» **Task to carry out**
Rewrite the entries below, putting "Job Vacancy" wherever "Jawatan Kosong" appears and keeping everything else the same.

------

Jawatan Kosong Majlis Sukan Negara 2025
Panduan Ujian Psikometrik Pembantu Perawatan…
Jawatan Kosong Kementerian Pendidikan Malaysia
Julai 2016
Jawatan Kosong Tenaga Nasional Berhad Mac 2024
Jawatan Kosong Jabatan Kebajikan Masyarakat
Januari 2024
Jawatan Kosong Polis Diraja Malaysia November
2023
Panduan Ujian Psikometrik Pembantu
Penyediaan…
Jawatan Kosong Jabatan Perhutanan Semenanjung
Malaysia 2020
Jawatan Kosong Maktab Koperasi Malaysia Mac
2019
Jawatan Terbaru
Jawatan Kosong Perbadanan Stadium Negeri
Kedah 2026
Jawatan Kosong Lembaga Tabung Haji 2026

------

» **Answer to this problem**
Job Vacancy Majlis Sukan Negara 2025
Panduan Ujian Psikometrik Pembantu Perawatan…
Job Vacancy Kementerian Pendidikan Malaysia
Julai 2016
Job Vacancy Tenaga Nasional Berhad Mac 2024
Job Vacancy Jabatan Kebajikan Masyarakat
Januari 2024
Job Vacancy Polis Diraja Malaysia November
2023
Panduan Ujian Psikometrik Pembantu
Penyediaan…
Job Vacancy Jabatan Perhutanan Semenanjung
Malaysia 2020
Job Vacancy Maktab Koperasi Malaysia Mac
2019
Jawatan Terbaru
Job Vacancy Perbadanan Stadium Negeri
Kedah 2026
Job Vacancy Lembaga Tabung Haji 2026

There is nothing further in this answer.